After four seasons in the Milwaukee Brewers, San Diego Padres and Pittsburgh Pirates organizations, he made three appearances with the Anaheim Angels during the 1999 season. He ended his career with Anaheim's Triple-A farm club, the Salt Lake Stingers, in 2001.

=== Coaching career ===
Retiring as an active player midway through the 2001 season, he spent the second half of the season as pitching coach for the Angels' short-season minor league teams. He then moved to the Twins' organization, and coached for the Gulf Coast League Twins from 2002 through 2005. He was then promoted to pitching coach for the Midwest League Beloit Snappers.
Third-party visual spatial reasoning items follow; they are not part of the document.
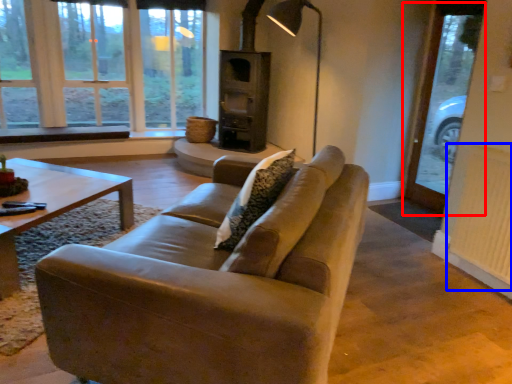
Question: Which point is further to the camera, screen door (highlighted by a red box) or radiator (highlighted by a blue box)?

Choices:
 (A) screen door
 (B) radiator

Answer: (A)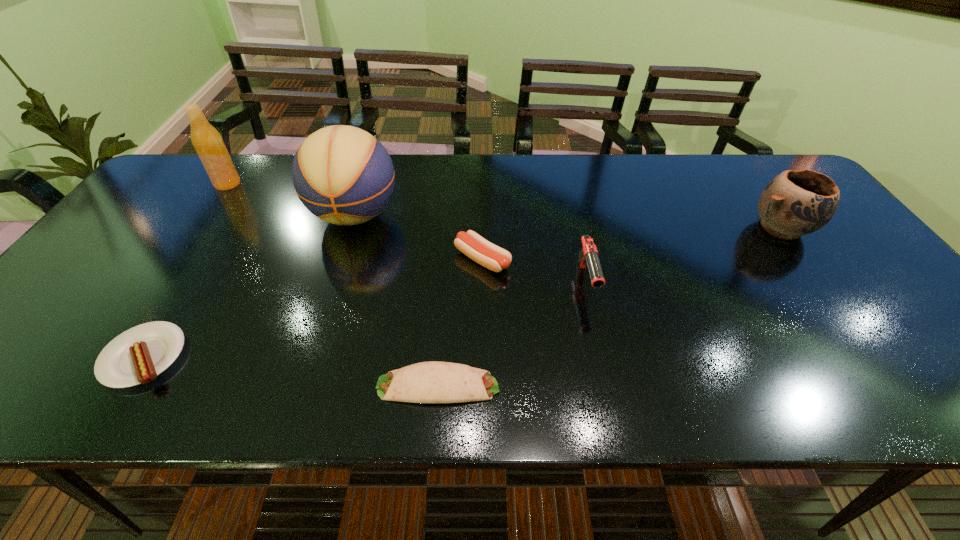
This screenshot has width=960, height=540. I want to click on vacant space in between the fourth shortest object and the rightmost object, so click(x=684, y=255).

At what (x,y) coordinates should I click in order to perform the action: click on vacant point located between the burrito and the beer bottle. Please return your answer as a coordinate pair (x, y). Image resolution: width=960 pixels, height=540 pixels. Looking at the image, I should click on (333, 285).

The width and height of the screenshot is (960, 540). I want to click on free spot between the pottery and the farther sausage, so click(632, 244).

Find the location of a particular element. vacant point located between the farther sausage and the shortest object is located at coordinates (460, 322).

Identify the location of free spot between the right sausage and the rightmost object. This screenshot has width=960, height=540. (632, 244).

This screenshot has width=960, height=540. Find the location of `unoccupied area between the fourth shortest object and the shorter sausage`. unoccupied area between the fourth shortest object and the shorter sausage is located at coordinates (365, 320).

Image resolution: width=960 pixels, height=540 pixels. Identify the location of free spot between the shortest object and the gun. (512, 334).

At what (x,y) coordinates should I click in order to perform the action: click on vacant space that is in between the beer bottle and the fifth object from right to left. Please return your answer as a coordinate pair (x, y). Looking at the image, I should click on tap(291, 199).

Identify the location of object that is the fourth nearest to the third shortest object. Image resolution: width=960 pixels, height=540 pixels. (137, 356).

Identify which object is the second closest to the third shortest object. Please provide its 2D coordinates. Your answer should be formatted as a tuple, i.e. [(x, y)], where the tuple contains the x and y coordinates of a point satisfying the conditions above.

[(588, 255)]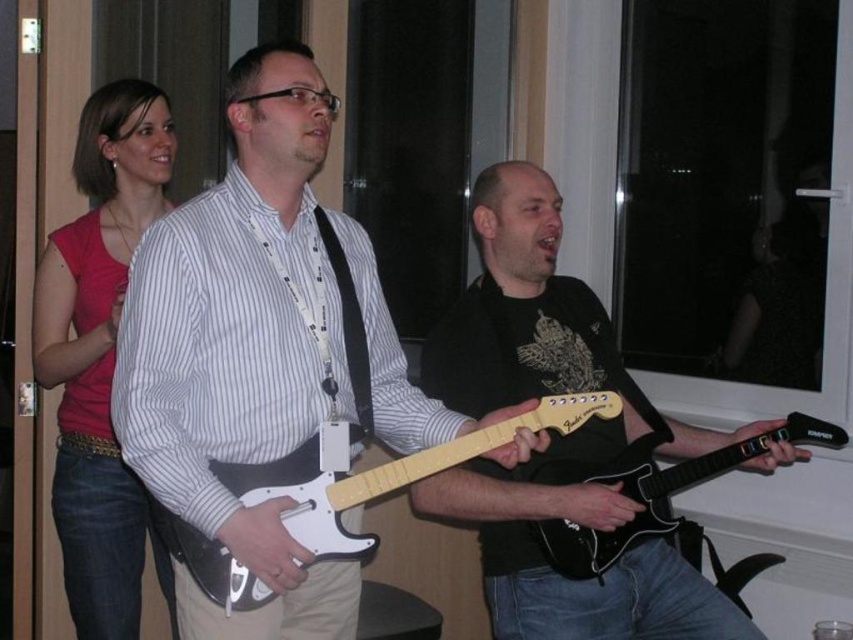
Is white matte electric guitar at center taller than black matte electric guitar at center?

Correct, white matte electric guitar at center is much taller as black matte electric guitar at center.

Describe the element at coordinates (410, 472) in the screenshot. I see `white matte electric guitar at center` at that location.

This screenshot has height=640, width=853. Find the location of `white matte electric guitar at center`. white matte electric guitar at center is located at coordinates (410, 472).

Between black matte guitar at center and pink fabric shirt at upper left, which one has more height?

pink fabric shirt at upper left is taller.

Does point (578, 432) come in front of point (91, 570)?

Yes, point (578, 432) is closer to viewer.

Who is more distant from viewer, (502, 528) or (90, 580)?

Positioned behind is point (90, 580).

Locate an element on the screen. The height and width of the screenshot is (640, 853). black matte guitar at center is located at coordinates (556, 436).

Which is below, white matte guitar at center or black matte guitar at center?

→ Positioned lower is black matte guitar at center.

Is white matte guitar at center thinner than black matte guitar at center?

Indeed, white matte guitar at center has a lesser width compared to black matte guitar at center.

Where is `white matte guitar at center`? white matte guitar at center is located at coordinates (242, 352).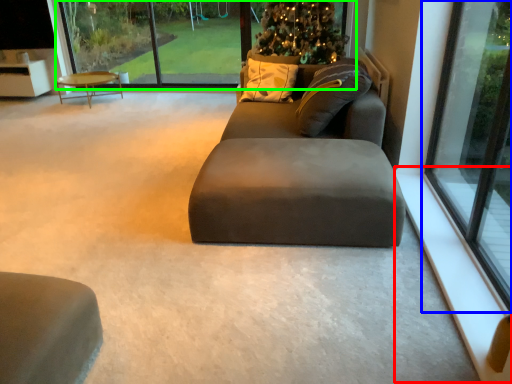
Question: Which is farther away from window sill (highlighted by a red box)? window (highlighted by a blue box) or glass window (highlighted by a green box)?

Choices:
 (A) window
 (B) glass window

Answer: (B)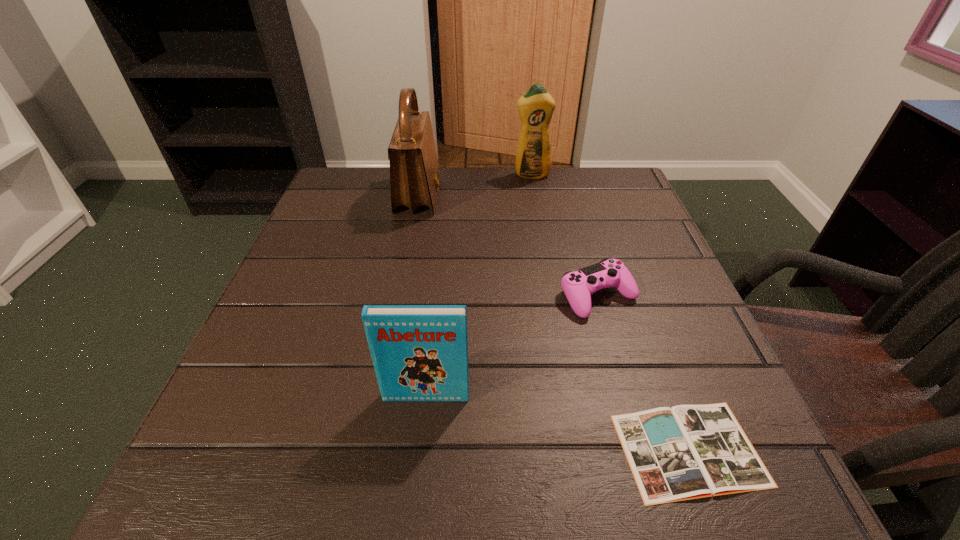
Where is `free spot between the nearest object and the second nearest object`? free spot between the nearest object and the second nearest object is located at coordinates (558, 423).

Where is `free space between the nearer book and the detergent`? free space between the nearer book and the detergent is located at coordinates (x=611, y=312).

The image size is (960, 540). I want to click on free space between the control and the detergent, so click(x=564, y=235).

Where is `vacant space that's between the detergent and the second shortest object`? The image size is (960, 540). vacant space that's between the detergent and the second shortest object is located at coordinates (x=564, y=235).

At what (x,y) coordinates should I click in order to perform the action: click on free space between the shoulder bag and the detergent. Please return your answer as a coordinate pair (x, y). The width and height of the screenshot is (960, 540). Looking at the image, I should click on (475, 185).

Identify which object is the nearest to the third shortest object. Please provide its 2D coordinates. Your answer should be formatted as a tuple, i.e. [(x, y)], where the tuple contains the x and y coordinates of a point satisfying the conditions above.

[(685, 452)]

Locate which object is the closest to the shorter book. Please provide its 2D coordinates. Your answer should be formatted as a tuple, i.e. [(x, y)], where the tuple contains the x and y coordinates of a point satisfying the conditions above.

[(578, 286)]

Locate an element on the screen. This screenshot has width=960, height=540. vacant space that satisfies the following two spatial constraints: 1. on the front side of the shorter book; 2. on the left side of the second shortest object is located at coordinates (641, 450).

Locate an element on the screen. The height and width of the screenshot is (540, 960). free point that satisfies the following two spatial constraints: 1. on the label of the detergent; 2. on the right side of the nearest object is located at coordinates (580, 450).

Find the location of `free spot that satisfies the following two spatial constraints: 1. on the front cover of the second nearest object; 2. on the left side of the right book`. free spot that satisfies the following two spatial constraints: 1. on the front cover of the second nearest object; 2. on the left side of the right book is located at coordinates (420, 450).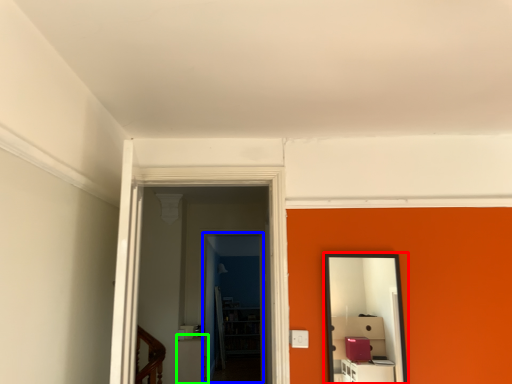
Question: Which object is the farthest from mirror (highlighted by a red box)? Choose among these: glass door (highlighted by a blue box) or furniture (highlighted by a green box).

Choices:
 (A) glass door
 (B) furniture

Answer: (A)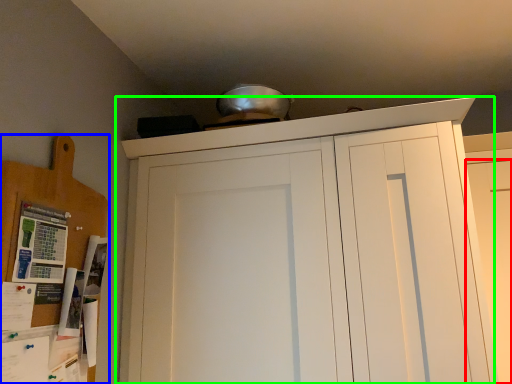
Question: Considering the real-world distances, which object is farthest from door (highlighted by a red box)? cabinetry (highlighted by a blue box) or cupboard (highlighted by a green box)?

Choices:
 (A) cabinetry
 (B) cupboard

Answer: (A)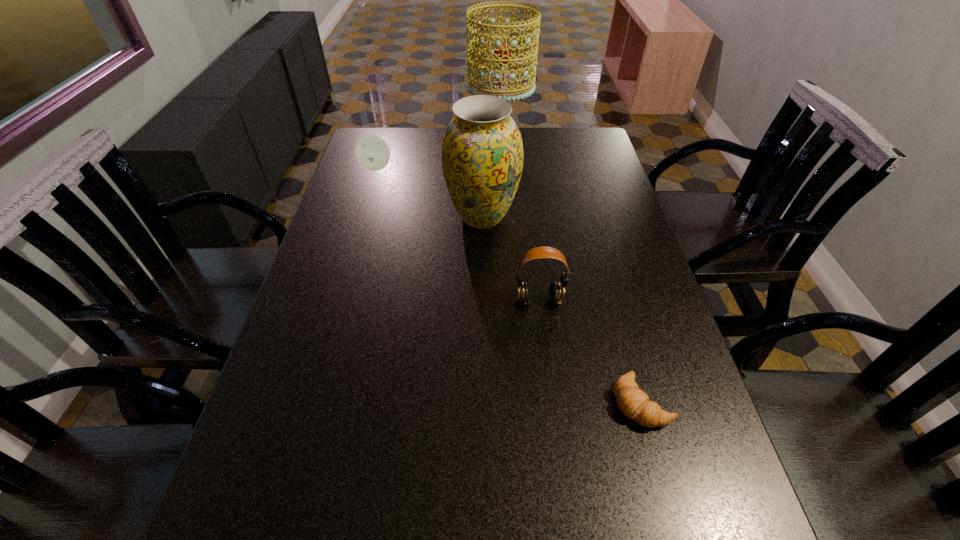
This screenshot has height=540, width=960. In order to click on blank area located 0.380m on the front of the fourth shortest object in this screenshot , I will do `click(483, 353)`.

The image size is (960, 540). What are the coordinates of `free point located on the ear cups of the headset` in the screenshot? It's located at (542, 329).

Find the location of a particular element. The width and height of the screenshot is (960, 540). vacant area situated on the right of the leftmost object is located at coordinates [413, 167].

Locate an element on the screen. The image size is (960, 540). vacant space situated 0.360m on the back of the rightmost object is located at coordinates (602, 260).

What are the coordinates of `lampshade that is at the far edge` in the screenshot? It's located at (502, 58).

This screenshot has width=960, height=540. Find the location of `apple that is at the far edge`. apple that is at the far edge is located at coordinates (372, 152).

The height and width of the screenshot is (540, 960). In order to click on object situated at the left edge in this screenshot , I will do `click(372, 152)`.

Image resolution: width=960 pixels, height=540 pixels. Identify the location of object located at the right edge. (634, 403).

Locate an element on the screen. The height and width of the screenshot is (540, 960). object situated at the far left corner is located at coordinates (372, 152).

In the image, there is a desktop. Find the location of `vacant space at the far edge`. vacant space at the far edge is located at coordinates (435, 137).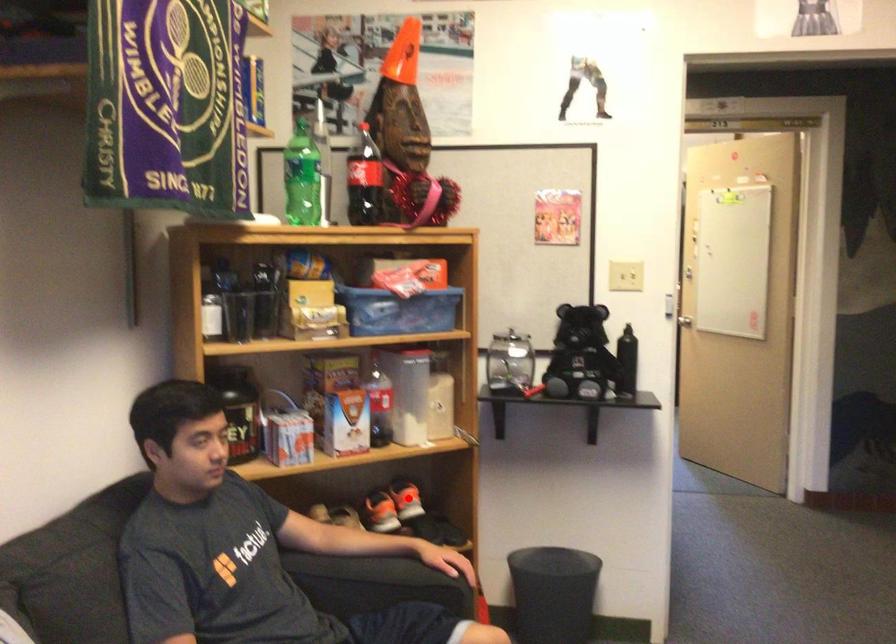
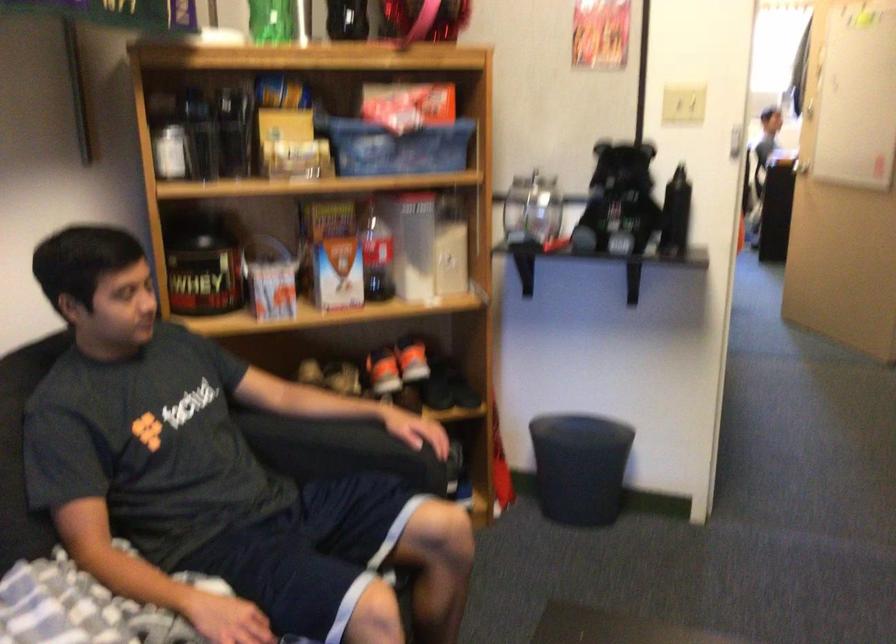
Find the pixel in the second image that matches the highlighted location in the first image.

(411, 359)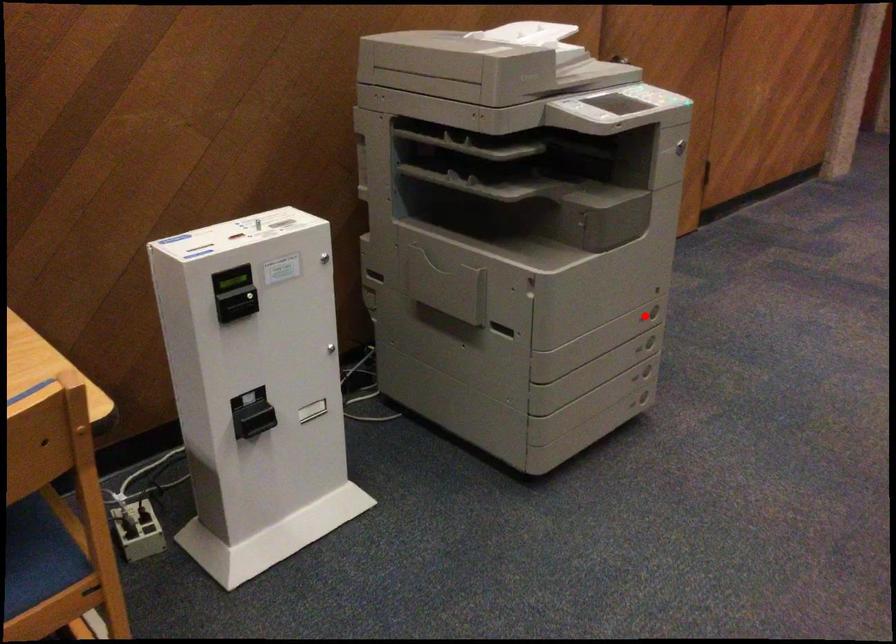
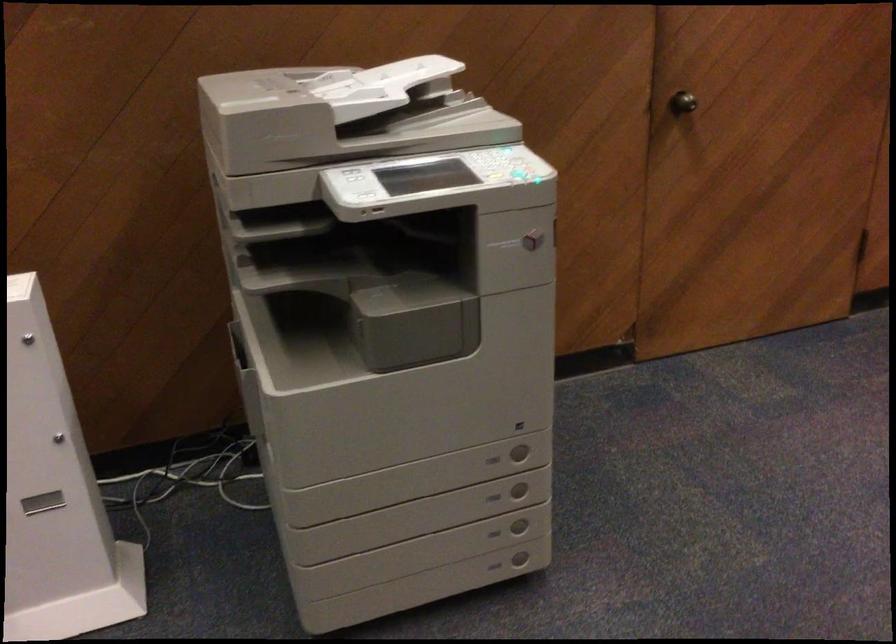
Where in the second image is the point corresponding to the highlighted location from the first image?

(492, 459)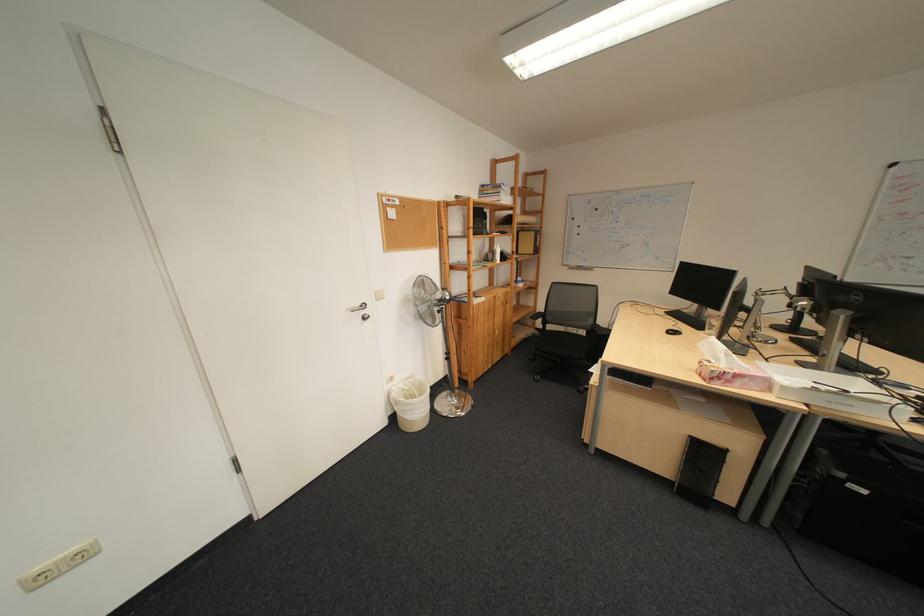
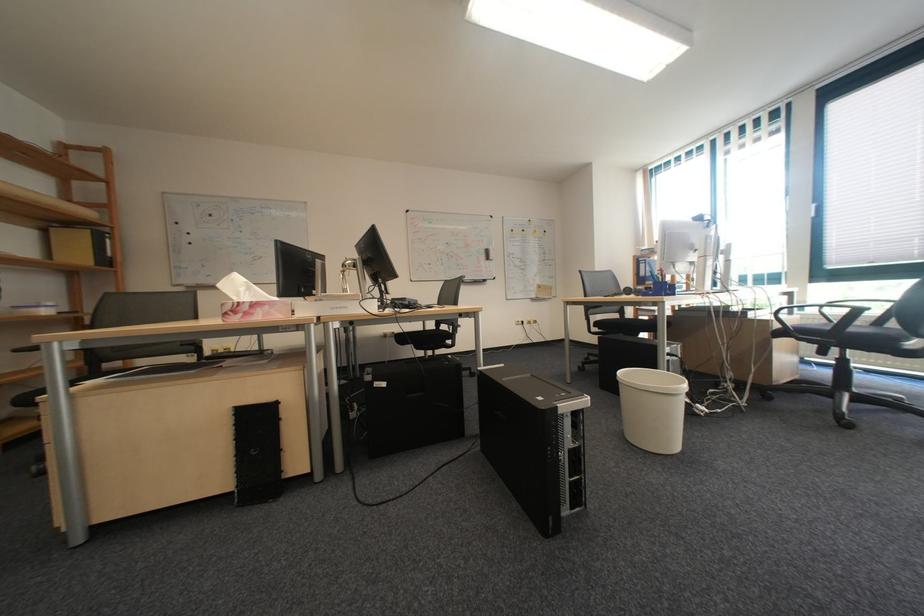
Find the pixel in the second image that matches point (548, 233) in the first image.

(103, 232)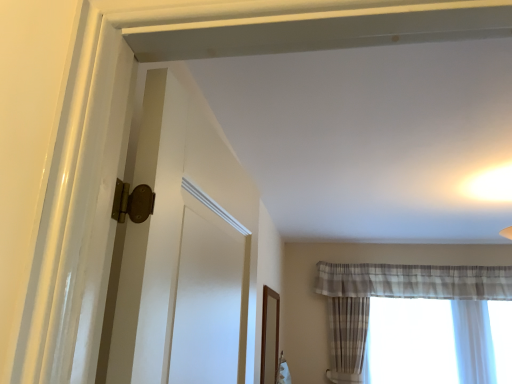
I want to click on plaid fabric curtain at right, so click(x=428, y=342).

This screenshot has height=384, width=512. What do you see at coordinates (428, 342) in the screenshot? I see `plaid fabric curtain at right` at bounding box center [428, 342].

What are the coordinates of `plaid sheer curtain at right` in the screenshot? It's located at (411, 297).

This screenshot has width=512, height=384. Describe the element at coordinates (411, 297) in the screenshot. I see `plaid sheer curtain at right` at that location.

This screenshot has height=384, width=512. Find the location of `plaid fabric curtain at right`. plaid fabric curtain at right is located at coordinates (428, 342).

Which object is positioned more to the left, plaid sheer curtain at right or plaid fabric curtain at right?

Positioned to the left is plaid sheer curtain at right.

Who is more distant, plaid sheer curtain at right or plaid fabric curtain at right?

plaid fabric curtain at right is further from the camera.

Which point is more forward, [409,267] or [474,375]?

The point [474,375] is more forward.

From the image's perspective, is plaid sheer curtain at right located above or below plaid fabric curtain at right?

plaid sheer curtain at right is above plaid fabric curtain at right.

From a real-world perspective, is plaid sheer curtain at right positioned above or below plaid fabric curtain at right?

From a real-world perspective, plaid sheer curtain at right is physically above plaid fabric curtain at right.

In the scene shown: Which of these two, plaid sheer curtain at right or plaid fabric curtain at right, is thinner?

With smaller width is plaid sheer curtain at right.

Does plaid sheer curtain at right have a greater height compared to plaid fabric curtain at right?

Yes, plaid sheer curtain at right is taller than plaid fabric curtain at right.

Can you confirm if plaid sheer curtain at right is smaller than plaid fabric curtain at right?

Incorrect, plaid sheer curtain at right is not smaller in size than plaid fabric curtain at right.

Would you say plaid fabric curtain at right is part of plaid sheer curtain at right's contents?

No, plaid fabric curtain at right is not inside plaid sheer curtain at right.

Does plaid sheer curtain at right touch plaid fabric curtain at right?

No, plaid sheer curtain at right is not with plaid fabric curtain at right.

Consider the image. Is plaid sheer curtain at right oriented away from plaid fabric curtain at right?

Yes, plaid sheer curtain at right is positioned with its back facing plaid fabric curtain at right.

In the image, there is a plaid sheer curtain at right. Identify the location of window below it (from a real-world perspective). (428, 342).

Which object is positioned more to the right, plaid fabric curtain at right or plaid sheer curtain at right?

plaid fabric curtain at right.

Is plaid fabric curtain at right closer to camera compared to plaid sheer curtain at right?

No, the depth of plaid fabric curtain at right is greater than that of plaid sheer curtain at right.

Does point (374, 342) come farther from viewer compared to point (366, 277)?

No, (374, 342) is in front of (366, 277).

From the image's perspective, is plaid fabric curtain at right beneath plaid sheer curtain at right?

Yes, from the image's perspective, plaid fabric curtain at right is below plaid sheer curtain at right.

From a real-world perspective, is plaid fabric curtain at right on top of plaid sheer curtain at right?

No, from a real-world perspective, plaid fabric curtain at right is not above plaid sheer curtain at right.

Considering the relative sizes of plaid fabric curtain at right and plaid sheer curtain at right in the image provided, is plaid fabric curtain at right thinner than plaid sheer curtain at right?

In fact, plaid fabric curtain at right might be wider than plaid sheer curtain at right.

Can you confirm if plaid fabric curtain at right is shorter than plaid sheer curtain at right?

After two seasons there, he went on to coach for the Double-A New Britain Rock Cats. In 2009, he replaced Eric Rasmussen as pitching coach of the Twins' Florida State League advanced A affiliate, the Fort Myers Miracle, a position he continued to hold as of the end of the 2011 season.

Mintz moved to the Texas Rangers organization beginning in 2013, serving as pitching coach for the Myrtle Beach Pelicans. After two seasons, he was promoted to pitching coach for the High Desert Mavericks for the 2015 season. In 2016, Mintz was again promoted to manage the Class A Hickory Crawdads of the South Atlantic League. However, he was not brought for a second season, and returned as a pitching coach for the Class A-Advanced Down East Wood Ducks in 2017. He served in that role for the 2017, 2018 and, 2019 seasons, and was slated to do the same for the 2020 season before it was canceled due to the COVID-19 pandemic. In 2022, Mintz was promoted to manager of the Wood Ducks.

During the 2015-16 season, Mintz was the manager of the Australian Baseball League's Adelaide Bite, leading them to a 30-26 record and a spot in the league's Championship Series.

Mintz served as manager of the Auckland Tuatara for their 2018-19 inaugural season in the Australian Baseball League, and returned for the 2019-2020 season.